Tax rolls reveal Scotland's past servant population

Detail from Stirlingshire servants tax roll
Detail from Stirlingshire's servants tax roll

Tax rolls that reveal the use of servants in Scotland in the 17th and 18th Century have gone online.

The records show that women worked mostly in towns as household servants and men in rural areas as butlers, gardeners and coachmen.

In 1785, there were nearly 15,000 servants assessed - 4,158 male and 10,207 female.

Taxes were levied on wealthy households that employed non-essential servants, such as valets and domestic help.

The historical records exclude the majority of the servant class, such as farm labourers and people working in factories, inns and shops.

In Scotland, taxes on female servants were assessed between 1785 and 1792 and on male servants between 1777 and 1798.

The records give the location, name of the master and usually the name of the servant.

Ami Metcalf as Eunice in BBC drama Upstairs Downstairs
Dramas such as the BBC's Upstairs Downstairs have stirred interest in the life of servants

They are among the latest additions to the website Scotland's Places, www.scotlandsplaces.gov.uk.

The site draws on archives held by the Royal Commission on the Ancient and Historical Monuments of Scotland (RCAHMS), the National Records of Scotland (NRS) and the National Library of Scotland (NLS).

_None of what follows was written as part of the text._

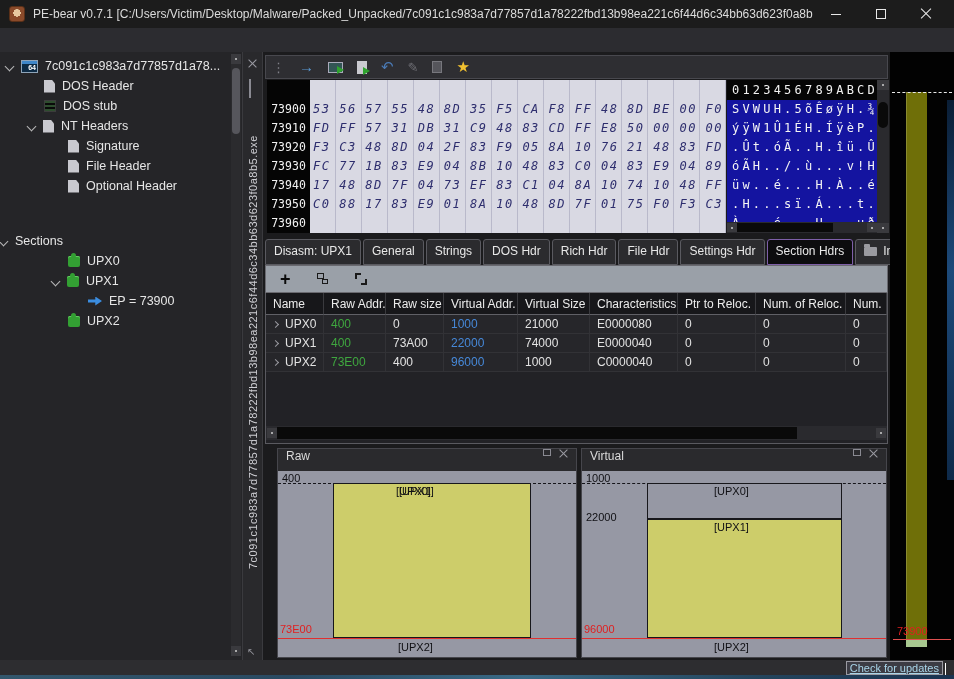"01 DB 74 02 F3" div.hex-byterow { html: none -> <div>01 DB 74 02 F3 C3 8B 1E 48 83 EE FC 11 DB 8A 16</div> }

Release of the documents online comes amid a public interest in the lives of servants and their masters through TV dramas Downton Abbey and Upstairs Downstairs.

In 1785, a year the organisations have highlighted as being of particular interest among the records, almost 15,000 servants were assessed.

Glasgow had 220 fewer male servants than Edinburgh's 352, but nearly twice as many female servants - 1,043 compared to 589.

Of Scotland's female staff, 40% of female servants worked in towns, compared with only 18% of males.

Non-essential servants in the Highlands and Islands were few and far between.

In Orkney only one male servant and 51 female servants were taxable.

Culture and External Affairs Secretary Fiona Hyslop said the records provided "rich historical detail" of communities and people in the past.